YOUR ASSIGNMENT ▸ Please reproduce every line of the material below word for word, without changing anything.

RECORDS SUPPLIED ▸

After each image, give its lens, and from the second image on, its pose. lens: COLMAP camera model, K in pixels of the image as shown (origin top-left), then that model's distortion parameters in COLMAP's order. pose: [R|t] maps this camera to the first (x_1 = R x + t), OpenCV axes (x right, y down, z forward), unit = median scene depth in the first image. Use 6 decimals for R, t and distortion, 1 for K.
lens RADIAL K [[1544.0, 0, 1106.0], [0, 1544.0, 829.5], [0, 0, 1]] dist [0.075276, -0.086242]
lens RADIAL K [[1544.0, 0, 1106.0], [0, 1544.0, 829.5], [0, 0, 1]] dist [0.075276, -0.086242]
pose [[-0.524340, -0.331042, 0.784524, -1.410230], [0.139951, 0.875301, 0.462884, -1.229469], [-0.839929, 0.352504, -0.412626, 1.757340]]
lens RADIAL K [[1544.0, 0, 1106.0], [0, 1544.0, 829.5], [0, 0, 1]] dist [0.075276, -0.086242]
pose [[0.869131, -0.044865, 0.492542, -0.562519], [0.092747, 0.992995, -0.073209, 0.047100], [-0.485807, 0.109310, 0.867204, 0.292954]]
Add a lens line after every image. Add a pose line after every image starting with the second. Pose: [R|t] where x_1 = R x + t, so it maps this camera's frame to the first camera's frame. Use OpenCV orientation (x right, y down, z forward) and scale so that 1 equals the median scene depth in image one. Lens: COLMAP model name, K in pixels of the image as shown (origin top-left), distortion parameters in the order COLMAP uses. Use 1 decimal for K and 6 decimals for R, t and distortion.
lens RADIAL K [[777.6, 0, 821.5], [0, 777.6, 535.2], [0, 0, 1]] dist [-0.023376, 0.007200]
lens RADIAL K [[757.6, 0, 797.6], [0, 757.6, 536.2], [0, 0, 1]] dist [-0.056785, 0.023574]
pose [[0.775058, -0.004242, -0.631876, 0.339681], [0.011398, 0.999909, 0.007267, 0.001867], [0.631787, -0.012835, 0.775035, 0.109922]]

ANSWER ▸
After each image, give its lens, and from the second image on, its pose. lens: COLMAP camera model, K in pixels of the image as shown (origin top-left), then that model's distortion parameters in COLMAP's order. pose: [R|t] maps this camera to the first (x_1 = R x + t), OpenCV axes (x right, y down, z forward), unit = median scene depth in the first image. Use 6 decimals for R, t and distortion, 1 for K.
lens RADIAL K [[1544.0, 0, 1106.0], [0, 1544.0, 829.5], [0, 0, 1]] dist [0.075276, -0.086242]
lens RADIAL K [[1544.0, 0, 1106.0], [0, 1544.0, 829.5], [0, 0, 1]] dist [0.075276, -0.086242]
pose [[-0.524340, -0.331042, 0.784524, -1.410230], [0.139951, 0.875301, 0.462884, -1.229469], [-0.839929, 0.352504, -0.412626, 1.757340]]
lens RADIAL K [[1544.0, 0, 1106.0], [0, 1544.0, 829.5], [0, 0, 1]] dist [0.075276, -0.086242]
pose [[0.869131, -0.044865, 0.492542, -0.562519], [0.092747, 0.992995, -0.073209, 0.047100], [-0.485807, 0.109310, 0.867204, 0.292954]]
Add a lens line after every image. Add a pose line after every image starting with the second. Pose: [R|t] where x_1 = R x + t, so it maps this camera's frame to the first camera's frame. Use OpenCV orientation (x right, y down, z forward) and scale so that 1 equals the median scene depth in image one. Lens: COLMAP model name, K in pixels of the image as shown (origin top-left), distortion parameters in the order COLMAP uses. Use 1 decimal for K and 6 decimals for R, t and distortion.
lens RADIAL K [[777.6, 0, 821.5], [0, 777.6, 535.2], [0, 0, 1]] dist [-0.023376, 0.007200]
lens RADIAL K [[757.6, 0, 797.6], [0, 757.6, 536.2], [0, 0, 1]] dist [-0.056785, 0.023574]
pose [[0.775058, -0.004242, -0.631876, 0.339681], [0.011398, 0.999909, 0.007267, 0.001867], [0.631787, -0.012835, 0.775035, 0.109922]]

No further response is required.